Cruz filed an amendment last week that would require congressional approval of any Iranian nuclear deal before sanctions relief can occur – essentially granting lawmakers an up or down vote on a final agreement. Paul has not offered any amendments to the Iran bill yet, but is eyeing a debate over the National Security Agency’s bulk surveillance program as lawmakers near an end-of-May deadline to renew central components of the USA Patriot Act.

The Obama administration has made clear that if any Republican amendments geared toward upending the deal make their way into the final bill, the president will rescind his support for it.
Most excellent!
“There will be a lot of pretty awful amendments, quite frankly,” Wendy Sherman, a top official at the State Department, said Monday. “The president has said that if the Corker-Cardin legislation stays where it is, he will not veto it. If it becomes something else, then he’ll have to consider his options.”

As many as 60 amendments have been filed, but it’s unclear how many, or which ones, will come to the floor for a vote. The Senate rejected one amendment on Tuesday, offered by the Wisconsin senator Ron Johnson, that would have required any nuclear deal with Tehran to be considered an international treaty.
That would have been awful.
The Senate majority leader, Mitch McConnell, said on Tuesday he expected lawmakers to work with the bill’s sponsors – Corker and Maryland Senator Ben Cardin, the ranking member of the foreign relations committee – to schedule votes.

Cardin pushed back against Rubio’s Israel amendment on Wednesday, telling the Florida senator on the floor that the bill already states – at Rubio’s request – that the president “should determine the agreement in no way compromises the commitment of the United States to Israel’s security nor its support for Israel’s right to exist”.
Which he's already done...
But Rubio is seeking public recognition from Iran’s leaders that Israel has a right to exist as a Jewish state, a notion that Obama said this month is “akin to saying that we won’t sign a deal unless the nature of the Iranian regime completely transforms”.
Which is a great idea stated in those terms...
Rubio’s amendment would put lawmakers in a tricky position, given their strong ties to Israel. Democrats in particular would be pressured to buck the White House and vote for the amendment, despite the concerns raised by the administration.

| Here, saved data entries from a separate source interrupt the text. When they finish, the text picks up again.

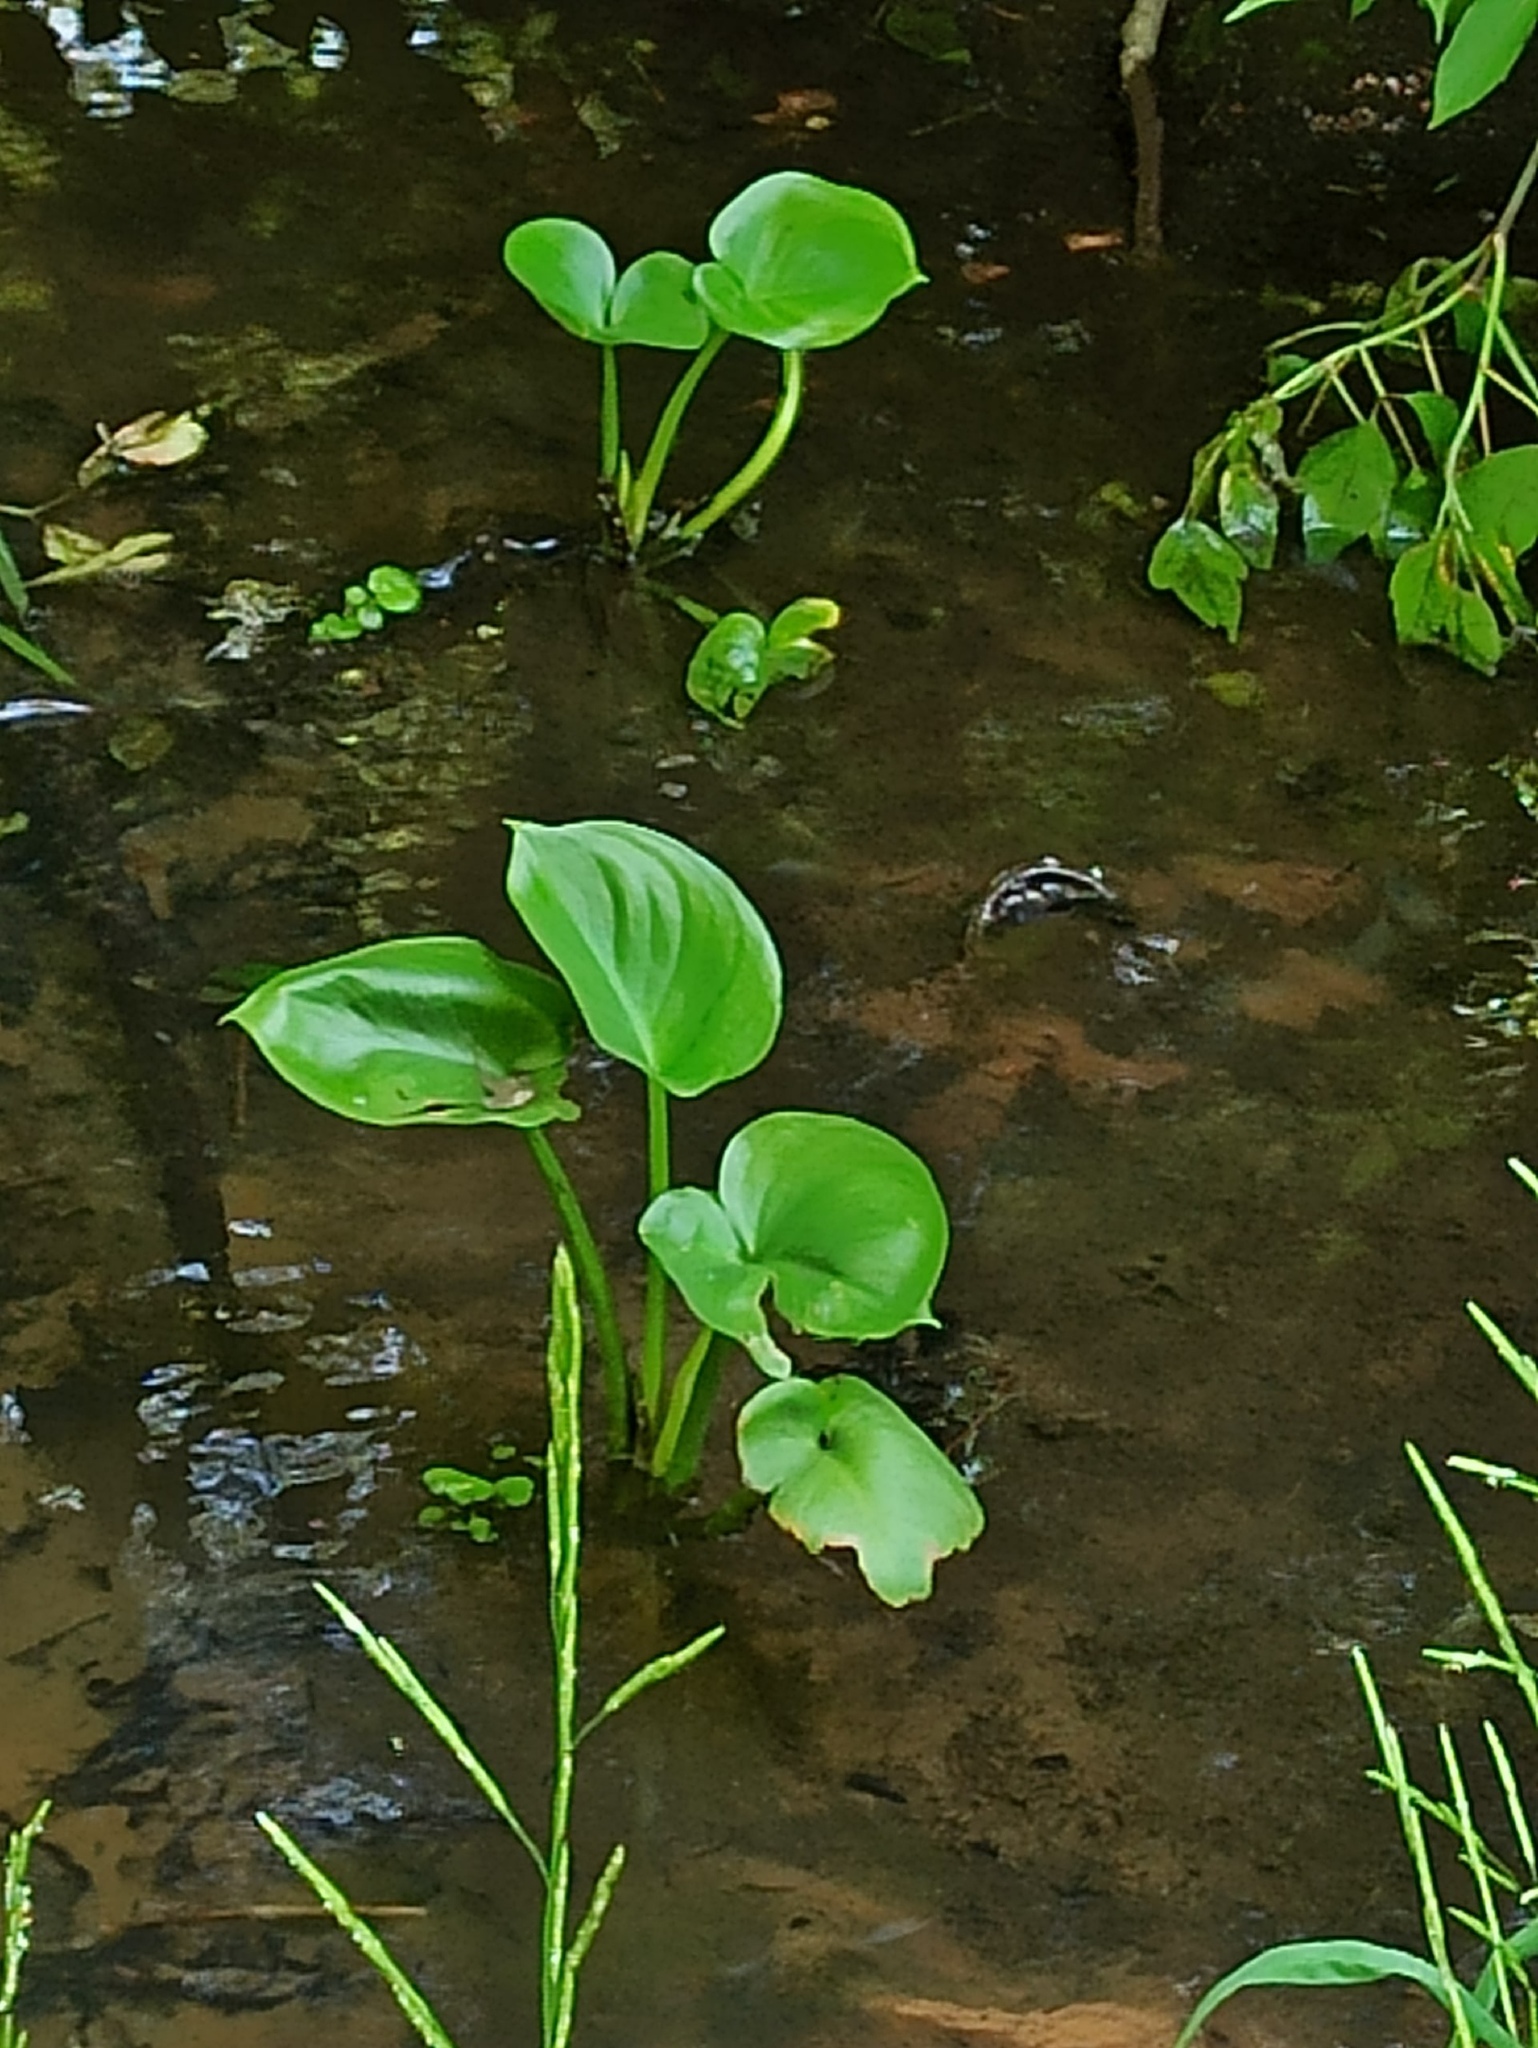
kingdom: Plantae
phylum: Tracheophyta
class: Liliopsida
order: Alismatales
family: Araceae
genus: Calla
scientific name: Calla palustris
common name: Bog arum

“I hope that we will be able to move on these amendments. I don’t think they undermine this one bit,” Rubio said on the floor. “It’s about time that this body takes this up.”
Posted by:Steve White

#2  Prediction: Dems will Draft Monica in 2016 and the slogan will be...

Posted by: Hupavitle Cleasing9829   2015-04-30 14:54  

#1  That's how non-totalitarian systems work: the opposition uses any excuse to criticize these in power---motivating the later not to screw up too egregiously.